Brandeis Punches Above Its Weight in Research, Says Nature

University ranked fifth in the world in natural-science research.

Brandeis ranks fifth globally in output of top-quality research in the natural sciences, according to Nature, one of science’s most prestigious journals.

In its annual survey of institutions with the highest research output, the Nature Index Annual Tables, the journal described the top-tier institutions as “punching above their weight in producing high-quality research.” The top Brandeis-authored papers cited in the index include research into genome editing, measurement of the W-boson mass, and circadian rhythms.

The rankings were calculated on the basis of the share of articles published in 2018 by an institution’s researchers in 82 prestigious scientific journals as a proportion of their overall output. This method, used for the first time this year, gives more recognition to schools with fewer faculty but a higher percentage of those who publish in premier journals.

Other institutions in the top five include the Institute for Advanced Study, in Princeton, New Jersey; the Rockefeller University, in New York City; and the Weizmann Institute of Science, in Israel.

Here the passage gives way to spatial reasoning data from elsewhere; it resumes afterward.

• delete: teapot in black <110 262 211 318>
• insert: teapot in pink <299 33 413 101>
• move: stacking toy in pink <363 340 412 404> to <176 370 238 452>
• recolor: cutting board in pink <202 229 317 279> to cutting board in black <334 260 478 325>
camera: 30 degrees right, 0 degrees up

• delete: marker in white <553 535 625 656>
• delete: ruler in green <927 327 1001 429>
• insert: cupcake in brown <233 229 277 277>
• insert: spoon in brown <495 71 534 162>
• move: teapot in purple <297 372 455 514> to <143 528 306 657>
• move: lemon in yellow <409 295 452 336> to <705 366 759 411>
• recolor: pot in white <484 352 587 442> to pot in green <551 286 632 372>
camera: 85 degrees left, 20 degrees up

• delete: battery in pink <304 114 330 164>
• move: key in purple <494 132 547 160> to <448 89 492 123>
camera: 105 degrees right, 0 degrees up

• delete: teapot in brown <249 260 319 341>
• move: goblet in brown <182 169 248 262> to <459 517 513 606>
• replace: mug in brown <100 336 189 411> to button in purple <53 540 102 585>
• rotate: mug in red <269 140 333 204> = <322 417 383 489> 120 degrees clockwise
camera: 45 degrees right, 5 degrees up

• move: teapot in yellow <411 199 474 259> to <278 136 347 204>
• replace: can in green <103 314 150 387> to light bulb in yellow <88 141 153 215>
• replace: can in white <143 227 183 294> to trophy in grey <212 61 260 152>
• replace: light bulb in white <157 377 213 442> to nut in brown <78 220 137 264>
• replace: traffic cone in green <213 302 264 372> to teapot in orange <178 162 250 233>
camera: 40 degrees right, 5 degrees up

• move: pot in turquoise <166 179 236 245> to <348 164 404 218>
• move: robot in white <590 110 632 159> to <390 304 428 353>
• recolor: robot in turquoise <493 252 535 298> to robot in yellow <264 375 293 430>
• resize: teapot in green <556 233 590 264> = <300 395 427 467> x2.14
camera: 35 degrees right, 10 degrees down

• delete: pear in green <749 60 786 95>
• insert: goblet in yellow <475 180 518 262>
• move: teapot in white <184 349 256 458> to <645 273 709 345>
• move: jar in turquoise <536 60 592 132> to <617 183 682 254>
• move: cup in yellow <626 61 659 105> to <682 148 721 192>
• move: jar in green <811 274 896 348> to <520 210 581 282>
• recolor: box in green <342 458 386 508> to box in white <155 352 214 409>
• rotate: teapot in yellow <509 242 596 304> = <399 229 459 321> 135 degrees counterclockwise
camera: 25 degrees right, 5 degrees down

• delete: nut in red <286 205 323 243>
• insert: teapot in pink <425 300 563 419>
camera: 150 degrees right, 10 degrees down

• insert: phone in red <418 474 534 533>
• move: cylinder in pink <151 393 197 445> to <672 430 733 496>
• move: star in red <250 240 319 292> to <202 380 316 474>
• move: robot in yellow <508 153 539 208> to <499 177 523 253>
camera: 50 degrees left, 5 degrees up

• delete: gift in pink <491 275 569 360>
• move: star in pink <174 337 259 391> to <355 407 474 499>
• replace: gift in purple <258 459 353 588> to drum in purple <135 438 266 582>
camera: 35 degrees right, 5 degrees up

“I have always said we punch above our weight,” says John Wardle, professor of astrophysics and head of the Division of Science. “Our science faculty is first-rate. They are creative and intensely collaborative both inside and outside Brandeis.”

Brandeis faculty have won science’s top awards. Michael Rosbash, the Peter Gruber Endowed Chair in Neuroscience and professor of biology, and Jeffrey C. Hall, professor emeritus of biology, were awarded the 2017 Nobel Prize in Physiology or Medicine. In 2016, Eve Marder ’69, the Victor and Gwendolyn Beinfield Professor of Neuroscience, received the Kavli Prize in Neuroscience, Norway’s equivalent of the Nobel.

As part of its index, Nature listed the 2018 research papers with the highest Altmetric scores, which reflect overall influence and popularity among academics, the media and the lay public.